> Directions for this task: Report how many lines of the data below contain the string "than", treating uppercase and lowercase as different. Give only the number.
BEGIN Supplied information
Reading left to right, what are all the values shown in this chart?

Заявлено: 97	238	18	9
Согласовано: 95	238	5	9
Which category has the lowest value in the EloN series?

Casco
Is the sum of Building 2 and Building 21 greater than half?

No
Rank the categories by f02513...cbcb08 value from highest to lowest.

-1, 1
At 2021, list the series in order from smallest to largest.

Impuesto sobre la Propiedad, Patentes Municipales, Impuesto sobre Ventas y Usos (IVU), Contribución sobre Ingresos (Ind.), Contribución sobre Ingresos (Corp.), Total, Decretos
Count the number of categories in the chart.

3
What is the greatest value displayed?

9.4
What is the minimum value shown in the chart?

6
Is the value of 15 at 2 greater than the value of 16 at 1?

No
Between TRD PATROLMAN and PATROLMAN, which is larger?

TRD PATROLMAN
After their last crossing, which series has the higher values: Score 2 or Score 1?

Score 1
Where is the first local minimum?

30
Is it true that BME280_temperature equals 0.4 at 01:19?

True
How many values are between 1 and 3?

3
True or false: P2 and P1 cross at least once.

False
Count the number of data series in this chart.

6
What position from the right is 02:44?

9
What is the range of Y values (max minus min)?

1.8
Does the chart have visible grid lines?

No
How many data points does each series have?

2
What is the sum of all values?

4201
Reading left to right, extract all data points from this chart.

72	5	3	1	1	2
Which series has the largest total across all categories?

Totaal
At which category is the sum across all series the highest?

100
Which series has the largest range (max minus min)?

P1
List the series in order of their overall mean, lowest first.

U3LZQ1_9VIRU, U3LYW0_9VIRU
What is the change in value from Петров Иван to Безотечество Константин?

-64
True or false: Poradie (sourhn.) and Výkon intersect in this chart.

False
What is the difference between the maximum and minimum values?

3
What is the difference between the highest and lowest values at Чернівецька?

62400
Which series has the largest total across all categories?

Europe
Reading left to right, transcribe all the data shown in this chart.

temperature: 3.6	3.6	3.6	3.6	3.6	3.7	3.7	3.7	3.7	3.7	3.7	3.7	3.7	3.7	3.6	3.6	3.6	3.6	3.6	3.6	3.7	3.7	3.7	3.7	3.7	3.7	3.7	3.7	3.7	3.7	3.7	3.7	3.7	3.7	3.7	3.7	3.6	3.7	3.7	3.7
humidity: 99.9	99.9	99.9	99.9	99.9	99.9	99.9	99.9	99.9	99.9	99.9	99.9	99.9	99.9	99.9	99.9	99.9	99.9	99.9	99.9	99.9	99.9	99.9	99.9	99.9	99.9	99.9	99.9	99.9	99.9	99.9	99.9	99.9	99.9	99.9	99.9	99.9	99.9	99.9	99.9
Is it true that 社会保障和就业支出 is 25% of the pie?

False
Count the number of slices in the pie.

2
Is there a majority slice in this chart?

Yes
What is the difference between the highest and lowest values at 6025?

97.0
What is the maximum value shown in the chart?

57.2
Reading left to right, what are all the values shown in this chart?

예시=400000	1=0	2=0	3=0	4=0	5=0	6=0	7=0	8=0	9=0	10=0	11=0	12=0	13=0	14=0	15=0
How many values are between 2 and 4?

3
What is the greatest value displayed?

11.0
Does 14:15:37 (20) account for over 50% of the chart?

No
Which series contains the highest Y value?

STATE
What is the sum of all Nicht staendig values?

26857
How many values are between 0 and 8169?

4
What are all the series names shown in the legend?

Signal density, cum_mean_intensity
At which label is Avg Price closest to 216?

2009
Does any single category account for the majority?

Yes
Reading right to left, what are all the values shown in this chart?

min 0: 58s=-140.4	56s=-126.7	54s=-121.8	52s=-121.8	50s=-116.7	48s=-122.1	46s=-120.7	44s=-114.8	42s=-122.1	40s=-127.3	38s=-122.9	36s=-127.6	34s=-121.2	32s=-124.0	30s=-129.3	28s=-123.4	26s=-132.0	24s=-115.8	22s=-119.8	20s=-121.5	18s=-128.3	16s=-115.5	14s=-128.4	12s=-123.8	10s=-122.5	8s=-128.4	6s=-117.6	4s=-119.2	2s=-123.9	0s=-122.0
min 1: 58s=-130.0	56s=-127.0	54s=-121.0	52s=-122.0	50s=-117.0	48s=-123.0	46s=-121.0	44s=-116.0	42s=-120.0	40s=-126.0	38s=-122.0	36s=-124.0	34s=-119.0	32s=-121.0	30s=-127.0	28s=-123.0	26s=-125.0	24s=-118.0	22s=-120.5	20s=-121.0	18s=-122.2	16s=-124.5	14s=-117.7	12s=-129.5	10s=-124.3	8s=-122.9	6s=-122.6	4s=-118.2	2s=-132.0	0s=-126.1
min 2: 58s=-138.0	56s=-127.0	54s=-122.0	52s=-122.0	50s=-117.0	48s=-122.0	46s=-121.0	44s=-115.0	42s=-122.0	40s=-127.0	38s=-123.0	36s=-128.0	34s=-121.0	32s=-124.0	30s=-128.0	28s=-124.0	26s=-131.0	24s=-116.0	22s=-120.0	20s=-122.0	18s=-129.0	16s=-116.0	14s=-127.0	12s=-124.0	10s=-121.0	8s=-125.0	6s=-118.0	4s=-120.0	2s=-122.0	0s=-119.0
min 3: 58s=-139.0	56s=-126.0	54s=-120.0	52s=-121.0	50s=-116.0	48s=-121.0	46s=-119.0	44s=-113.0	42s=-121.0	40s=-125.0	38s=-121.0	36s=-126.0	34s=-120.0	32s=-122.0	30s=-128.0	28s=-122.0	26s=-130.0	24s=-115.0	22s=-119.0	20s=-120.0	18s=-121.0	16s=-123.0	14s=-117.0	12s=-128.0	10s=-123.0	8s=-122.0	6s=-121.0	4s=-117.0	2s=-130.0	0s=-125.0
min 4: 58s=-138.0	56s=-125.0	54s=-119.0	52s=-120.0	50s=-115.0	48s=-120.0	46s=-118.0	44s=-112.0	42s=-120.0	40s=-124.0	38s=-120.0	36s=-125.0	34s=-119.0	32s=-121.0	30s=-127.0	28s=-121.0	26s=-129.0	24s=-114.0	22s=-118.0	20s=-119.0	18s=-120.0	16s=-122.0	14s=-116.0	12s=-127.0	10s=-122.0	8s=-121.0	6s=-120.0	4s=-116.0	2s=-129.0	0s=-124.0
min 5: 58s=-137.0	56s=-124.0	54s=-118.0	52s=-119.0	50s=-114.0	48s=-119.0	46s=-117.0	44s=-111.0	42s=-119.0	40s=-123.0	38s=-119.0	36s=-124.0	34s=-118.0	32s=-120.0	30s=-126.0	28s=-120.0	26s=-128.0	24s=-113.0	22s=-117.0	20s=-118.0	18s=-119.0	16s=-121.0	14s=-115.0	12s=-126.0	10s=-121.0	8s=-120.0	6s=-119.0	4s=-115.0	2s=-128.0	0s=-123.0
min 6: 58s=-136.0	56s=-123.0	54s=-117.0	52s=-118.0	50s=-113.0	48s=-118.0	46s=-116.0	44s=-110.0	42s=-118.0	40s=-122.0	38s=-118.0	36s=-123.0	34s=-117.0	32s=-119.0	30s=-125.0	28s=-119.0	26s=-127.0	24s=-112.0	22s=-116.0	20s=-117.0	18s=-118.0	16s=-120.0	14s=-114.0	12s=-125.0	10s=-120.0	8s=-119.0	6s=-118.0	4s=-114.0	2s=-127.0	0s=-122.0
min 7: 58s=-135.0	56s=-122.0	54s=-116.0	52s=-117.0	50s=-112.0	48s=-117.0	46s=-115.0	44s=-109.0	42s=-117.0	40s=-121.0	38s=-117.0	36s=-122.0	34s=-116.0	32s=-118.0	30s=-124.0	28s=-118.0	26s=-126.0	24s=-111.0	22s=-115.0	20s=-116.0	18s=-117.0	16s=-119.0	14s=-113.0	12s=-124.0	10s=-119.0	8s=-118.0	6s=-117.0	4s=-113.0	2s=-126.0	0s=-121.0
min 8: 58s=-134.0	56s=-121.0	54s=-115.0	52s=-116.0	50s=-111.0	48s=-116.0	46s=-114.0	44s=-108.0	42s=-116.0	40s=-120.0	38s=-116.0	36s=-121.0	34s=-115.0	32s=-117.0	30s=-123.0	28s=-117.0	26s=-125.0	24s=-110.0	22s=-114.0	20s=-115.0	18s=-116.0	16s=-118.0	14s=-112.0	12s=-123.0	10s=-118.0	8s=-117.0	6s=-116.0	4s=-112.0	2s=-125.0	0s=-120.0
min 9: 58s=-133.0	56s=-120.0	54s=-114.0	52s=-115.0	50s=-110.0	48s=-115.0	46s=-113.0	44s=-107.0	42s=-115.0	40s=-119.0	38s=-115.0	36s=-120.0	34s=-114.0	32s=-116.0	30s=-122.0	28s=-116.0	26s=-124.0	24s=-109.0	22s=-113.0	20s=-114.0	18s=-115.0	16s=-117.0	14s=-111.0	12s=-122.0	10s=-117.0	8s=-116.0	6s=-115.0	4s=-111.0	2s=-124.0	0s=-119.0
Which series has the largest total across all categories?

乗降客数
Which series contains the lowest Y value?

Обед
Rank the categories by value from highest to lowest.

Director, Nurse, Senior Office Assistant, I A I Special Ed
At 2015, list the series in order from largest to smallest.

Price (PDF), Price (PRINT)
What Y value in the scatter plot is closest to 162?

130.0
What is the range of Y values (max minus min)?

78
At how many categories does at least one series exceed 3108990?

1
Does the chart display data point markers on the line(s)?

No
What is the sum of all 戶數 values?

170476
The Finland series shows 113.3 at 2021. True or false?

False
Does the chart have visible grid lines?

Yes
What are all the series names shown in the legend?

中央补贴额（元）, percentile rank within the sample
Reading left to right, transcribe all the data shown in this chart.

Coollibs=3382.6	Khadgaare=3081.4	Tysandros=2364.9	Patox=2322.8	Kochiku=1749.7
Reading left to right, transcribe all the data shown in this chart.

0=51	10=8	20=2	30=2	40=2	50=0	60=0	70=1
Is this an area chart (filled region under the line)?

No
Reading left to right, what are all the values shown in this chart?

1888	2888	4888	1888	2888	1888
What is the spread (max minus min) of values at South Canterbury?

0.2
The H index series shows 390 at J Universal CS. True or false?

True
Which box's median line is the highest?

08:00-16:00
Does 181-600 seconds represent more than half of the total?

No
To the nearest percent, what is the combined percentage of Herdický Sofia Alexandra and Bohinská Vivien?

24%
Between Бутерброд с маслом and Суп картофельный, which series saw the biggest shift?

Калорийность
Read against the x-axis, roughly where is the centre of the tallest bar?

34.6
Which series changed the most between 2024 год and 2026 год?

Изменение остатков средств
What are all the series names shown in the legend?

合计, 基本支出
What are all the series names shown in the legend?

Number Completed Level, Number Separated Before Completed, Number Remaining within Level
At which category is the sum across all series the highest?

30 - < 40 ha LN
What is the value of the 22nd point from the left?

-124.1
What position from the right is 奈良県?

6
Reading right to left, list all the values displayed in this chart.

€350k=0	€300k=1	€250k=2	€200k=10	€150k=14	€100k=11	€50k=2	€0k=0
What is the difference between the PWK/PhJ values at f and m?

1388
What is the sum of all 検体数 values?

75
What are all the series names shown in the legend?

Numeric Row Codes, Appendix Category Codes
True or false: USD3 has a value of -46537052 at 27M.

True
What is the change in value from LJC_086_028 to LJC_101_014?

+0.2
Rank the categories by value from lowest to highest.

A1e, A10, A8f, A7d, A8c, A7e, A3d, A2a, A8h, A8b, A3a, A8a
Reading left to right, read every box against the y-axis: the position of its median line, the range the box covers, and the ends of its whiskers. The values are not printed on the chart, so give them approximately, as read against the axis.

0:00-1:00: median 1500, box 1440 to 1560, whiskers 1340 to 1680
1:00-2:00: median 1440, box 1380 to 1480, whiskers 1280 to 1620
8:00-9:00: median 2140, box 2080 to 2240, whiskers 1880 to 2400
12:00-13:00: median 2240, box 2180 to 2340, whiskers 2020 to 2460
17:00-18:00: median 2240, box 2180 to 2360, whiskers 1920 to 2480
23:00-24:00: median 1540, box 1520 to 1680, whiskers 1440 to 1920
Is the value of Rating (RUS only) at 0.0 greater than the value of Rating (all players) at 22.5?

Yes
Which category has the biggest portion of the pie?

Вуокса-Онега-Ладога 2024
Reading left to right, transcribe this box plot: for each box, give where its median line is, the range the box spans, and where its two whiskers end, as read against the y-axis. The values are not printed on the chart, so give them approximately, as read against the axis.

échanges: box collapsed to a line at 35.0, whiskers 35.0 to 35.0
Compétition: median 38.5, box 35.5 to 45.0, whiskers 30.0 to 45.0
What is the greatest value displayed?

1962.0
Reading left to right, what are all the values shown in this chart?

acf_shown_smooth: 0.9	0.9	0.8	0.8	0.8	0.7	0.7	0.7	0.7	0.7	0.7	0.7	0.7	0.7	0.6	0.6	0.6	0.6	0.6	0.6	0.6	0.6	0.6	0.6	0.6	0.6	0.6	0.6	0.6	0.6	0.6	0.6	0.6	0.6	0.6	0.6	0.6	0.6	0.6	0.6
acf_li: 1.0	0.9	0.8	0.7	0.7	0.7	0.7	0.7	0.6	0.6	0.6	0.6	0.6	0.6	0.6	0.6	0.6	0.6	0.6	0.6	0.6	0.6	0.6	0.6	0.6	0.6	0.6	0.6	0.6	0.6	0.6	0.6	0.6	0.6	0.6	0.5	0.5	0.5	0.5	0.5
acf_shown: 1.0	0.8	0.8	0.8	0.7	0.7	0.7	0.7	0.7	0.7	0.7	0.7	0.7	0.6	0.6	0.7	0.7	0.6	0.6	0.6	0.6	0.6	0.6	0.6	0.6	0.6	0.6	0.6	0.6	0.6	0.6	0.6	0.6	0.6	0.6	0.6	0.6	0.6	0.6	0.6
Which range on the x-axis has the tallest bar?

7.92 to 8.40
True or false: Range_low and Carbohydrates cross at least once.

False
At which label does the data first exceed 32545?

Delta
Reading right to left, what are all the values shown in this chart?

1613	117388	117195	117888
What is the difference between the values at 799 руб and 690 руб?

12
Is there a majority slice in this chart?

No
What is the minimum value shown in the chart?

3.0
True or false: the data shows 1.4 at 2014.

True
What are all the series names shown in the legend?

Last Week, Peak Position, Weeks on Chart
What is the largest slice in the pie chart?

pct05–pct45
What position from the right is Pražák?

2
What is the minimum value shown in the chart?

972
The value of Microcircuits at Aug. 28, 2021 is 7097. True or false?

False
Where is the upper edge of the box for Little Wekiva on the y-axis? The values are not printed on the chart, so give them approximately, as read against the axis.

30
END Supplied information
> Worked solution: 4